Ao fixar a idade mínima na regra de transição, aquelas pessoas que iriam se aposentar com 47 ou 48 anos, não podem mais. Isso é muito forte. Vou dar um exemplo. Considere uma professora que tem 44 anos e está a um ano de se aposentar. Pela regra anterior, pagava os 50% de pedágio - um ano e meio. Se aposentaria com 45 e meio. Agora, não. Ela não pode se aposentar antes de chegar aos 50 anos.

O que o governo fez: cedeu na idade final, mas endureceu a transição. Isso é bom porque economiza no curto prazo e dá tempo para que um novo governo possa fazer os ajustes que o atual governo não conseguiu.

De quanto é esse ganho?

É pequeno, mas traz mais economia nos dois primeiros anos do que o esperado na proposta original. A regra do relator é melhor do que a proposta pelo governo. No primeiro ano, 0,7% de ganho em relação à proposta original; no segundo, 0,15%. Aí volta a perder. Em cinco anos, dá uma perda de 9% em relação à proposta original. Em dez anos, de 23,4%.

E quando seria necessário fazer uma nova reforma?

Já no próximo governo. Em 2019 precisa haver uma nova reforma. Estou sendo muito criticado pelos meus colegas por dizer isso. Eles acham que estou enfraquecendo a proposta atual, como se eu tivesse algum poder. Mas não é verdade. Tem de fazer esta reforma agora e outra, depois.

Mas são apenas dois anos...

Vamos precisar corrigir o que não fizeram agora, oras. Precisa igualar a idade entre homem e mulher. Precisa alterar a regra da aposentadoria rural. Sabe o que vai acontecer porque não mexeram adequadamente na rural, por exemplo? Do jeito que ficou, todo mundo em cidade pequena, abaixo de 50 mil, 60 mil habitantes, vai virar trabalhador rural.
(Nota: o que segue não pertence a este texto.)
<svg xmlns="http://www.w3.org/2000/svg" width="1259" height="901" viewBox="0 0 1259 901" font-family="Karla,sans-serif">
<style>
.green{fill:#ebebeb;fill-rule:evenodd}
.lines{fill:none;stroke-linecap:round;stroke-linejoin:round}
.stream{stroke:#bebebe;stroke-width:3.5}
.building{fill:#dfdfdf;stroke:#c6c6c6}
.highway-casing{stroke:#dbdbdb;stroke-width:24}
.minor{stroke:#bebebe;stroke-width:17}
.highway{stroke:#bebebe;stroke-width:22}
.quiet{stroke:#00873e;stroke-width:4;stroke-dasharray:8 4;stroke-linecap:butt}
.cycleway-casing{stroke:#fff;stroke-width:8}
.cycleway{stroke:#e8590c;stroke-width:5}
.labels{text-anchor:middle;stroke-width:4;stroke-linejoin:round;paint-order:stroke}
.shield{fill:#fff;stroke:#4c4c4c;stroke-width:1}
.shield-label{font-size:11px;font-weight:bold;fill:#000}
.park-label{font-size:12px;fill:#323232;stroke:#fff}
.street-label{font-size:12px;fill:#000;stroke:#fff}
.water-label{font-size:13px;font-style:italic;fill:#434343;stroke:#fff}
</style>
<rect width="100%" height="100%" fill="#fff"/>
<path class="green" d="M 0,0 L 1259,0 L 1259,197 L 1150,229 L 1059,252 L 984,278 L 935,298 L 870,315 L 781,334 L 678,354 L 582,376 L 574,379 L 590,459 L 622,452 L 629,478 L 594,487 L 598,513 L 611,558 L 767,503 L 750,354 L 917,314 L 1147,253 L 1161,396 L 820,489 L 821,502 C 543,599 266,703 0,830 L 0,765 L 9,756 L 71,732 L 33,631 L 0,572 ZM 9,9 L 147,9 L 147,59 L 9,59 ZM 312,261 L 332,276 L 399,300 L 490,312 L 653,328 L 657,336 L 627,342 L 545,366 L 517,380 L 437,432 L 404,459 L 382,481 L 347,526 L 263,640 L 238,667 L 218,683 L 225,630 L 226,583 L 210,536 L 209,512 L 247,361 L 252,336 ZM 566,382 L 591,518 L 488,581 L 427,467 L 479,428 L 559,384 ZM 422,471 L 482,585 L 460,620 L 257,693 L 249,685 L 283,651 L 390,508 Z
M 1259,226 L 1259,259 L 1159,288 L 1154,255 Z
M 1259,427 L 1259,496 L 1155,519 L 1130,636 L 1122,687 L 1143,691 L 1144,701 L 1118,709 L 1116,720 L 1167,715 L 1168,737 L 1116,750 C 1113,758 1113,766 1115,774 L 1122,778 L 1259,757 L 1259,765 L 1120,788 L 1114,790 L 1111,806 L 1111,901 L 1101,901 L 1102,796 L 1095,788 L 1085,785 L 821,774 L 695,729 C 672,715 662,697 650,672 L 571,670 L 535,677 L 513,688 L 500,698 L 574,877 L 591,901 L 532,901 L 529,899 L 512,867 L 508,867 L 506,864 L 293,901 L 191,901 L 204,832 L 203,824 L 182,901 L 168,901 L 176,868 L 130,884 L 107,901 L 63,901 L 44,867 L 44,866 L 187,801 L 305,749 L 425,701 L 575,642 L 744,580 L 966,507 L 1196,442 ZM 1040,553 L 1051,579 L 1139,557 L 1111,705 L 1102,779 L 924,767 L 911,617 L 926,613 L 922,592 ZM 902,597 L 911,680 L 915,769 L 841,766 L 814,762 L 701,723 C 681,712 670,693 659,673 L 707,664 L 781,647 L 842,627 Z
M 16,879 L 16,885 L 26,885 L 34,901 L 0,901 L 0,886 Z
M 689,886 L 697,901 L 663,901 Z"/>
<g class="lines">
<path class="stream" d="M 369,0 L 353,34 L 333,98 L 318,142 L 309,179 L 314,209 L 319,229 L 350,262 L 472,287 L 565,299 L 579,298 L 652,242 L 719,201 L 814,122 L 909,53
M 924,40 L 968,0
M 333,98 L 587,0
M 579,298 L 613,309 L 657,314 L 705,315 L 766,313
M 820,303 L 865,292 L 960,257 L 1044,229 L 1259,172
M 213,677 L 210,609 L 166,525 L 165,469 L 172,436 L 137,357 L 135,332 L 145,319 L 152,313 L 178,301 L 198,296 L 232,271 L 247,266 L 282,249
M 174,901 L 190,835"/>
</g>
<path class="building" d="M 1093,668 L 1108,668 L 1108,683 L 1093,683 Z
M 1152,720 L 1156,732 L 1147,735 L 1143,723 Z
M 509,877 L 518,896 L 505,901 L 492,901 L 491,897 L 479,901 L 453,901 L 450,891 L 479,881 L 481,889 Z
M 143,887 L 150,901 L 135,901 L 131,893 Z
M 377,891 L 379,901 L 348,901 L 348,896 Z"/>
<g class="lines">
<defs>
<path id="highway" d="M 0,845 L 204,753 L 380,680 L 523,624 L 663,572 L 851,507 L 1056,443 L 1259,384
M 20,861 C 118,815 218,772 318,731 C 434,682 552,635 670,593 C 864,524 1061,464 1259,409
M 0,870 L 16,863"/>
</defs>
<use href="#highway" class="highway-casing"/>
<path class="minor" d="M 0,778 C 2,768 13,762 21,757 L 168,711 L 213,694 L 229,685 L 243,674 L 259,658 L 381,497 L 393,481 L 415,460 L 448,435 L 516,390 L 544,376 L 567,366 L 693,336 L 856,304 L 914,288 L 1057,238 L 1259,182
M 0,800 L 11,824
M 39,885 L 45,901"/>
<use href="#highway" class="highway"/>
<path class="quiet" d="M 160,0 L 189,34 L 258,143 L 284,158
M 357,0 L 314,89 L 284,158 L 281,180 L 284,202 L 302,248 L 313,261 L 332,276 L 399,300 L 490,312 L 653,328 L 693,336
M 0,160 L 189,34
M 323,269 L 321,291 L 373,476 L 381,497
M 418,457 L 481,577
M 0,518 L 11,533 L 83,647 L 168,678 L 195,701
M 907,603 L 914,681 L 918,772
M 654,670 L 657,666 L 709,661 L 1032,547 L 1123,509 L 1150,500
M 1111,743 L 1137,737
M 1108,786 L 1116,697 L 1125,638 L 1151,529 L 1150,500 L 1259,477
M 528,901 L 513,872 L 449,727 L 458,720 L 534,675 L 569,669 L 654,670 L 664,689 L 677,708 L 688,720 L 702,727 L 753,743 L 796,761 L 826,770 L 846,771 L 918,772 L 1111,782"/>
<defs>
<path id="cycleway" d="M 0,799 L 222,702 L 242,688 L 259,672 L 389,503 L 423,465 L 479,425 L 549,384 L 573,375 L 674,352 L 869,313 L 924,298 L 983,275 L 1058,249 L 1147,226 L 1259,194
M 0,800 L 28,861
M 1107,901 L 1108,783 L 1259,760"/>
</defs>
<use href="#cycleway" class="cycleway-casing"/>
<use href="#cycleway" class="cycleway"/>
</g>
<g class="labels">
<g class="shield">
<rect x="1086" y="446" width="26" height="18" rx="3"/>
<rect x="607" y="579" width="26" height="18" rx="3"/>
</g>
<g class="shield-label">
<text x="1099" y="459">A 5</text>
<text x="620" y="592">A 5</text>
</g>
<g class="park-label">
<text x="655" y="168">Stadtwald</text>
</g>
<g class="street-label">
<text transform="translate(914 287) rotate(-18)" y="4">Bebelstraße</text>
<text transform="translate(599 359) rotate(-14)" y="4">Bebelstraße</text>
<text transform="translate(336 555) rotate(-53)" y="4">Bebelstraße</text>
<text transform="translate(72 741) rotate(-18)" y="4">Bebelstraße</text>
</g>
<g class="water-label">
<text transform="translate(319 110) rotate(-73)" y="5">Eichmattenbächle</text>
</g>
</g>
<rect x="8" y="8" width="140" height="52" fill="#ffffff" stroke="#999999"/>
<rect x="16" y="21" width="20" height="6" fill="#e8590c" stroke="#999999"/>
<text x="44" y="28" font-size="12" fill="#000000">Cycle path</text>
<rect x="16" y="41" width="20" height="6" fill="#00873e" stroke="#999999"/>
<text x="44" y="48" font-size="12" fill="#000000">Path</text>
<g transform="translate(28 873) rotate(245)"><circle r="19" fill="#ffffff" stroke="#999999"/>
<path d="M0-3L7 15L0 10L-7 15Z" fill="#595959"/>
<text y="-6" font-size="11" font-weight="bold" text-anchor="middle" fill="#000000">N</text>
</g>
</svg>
Existe espaço para o governo ceder mais?

Não. Se ceder mais, desmonta a espinha dorsal da reforma. Isso não está no meu cenário hoje. Já estive apreensivo em relação a essa reforma. Hoje, considero que ela já está aprovada. Com o resultado da votação da reforma trabalhista na Câmara, não tenho dúvidas disso. O governo deu demonstração de articulação até agora. Fez bem em chamar e punir quem ameaçou votar contra. É assim que se faz: tira cargo, tira verba. Fim de papo.As informações são do jornal O Estado de S. Paulo.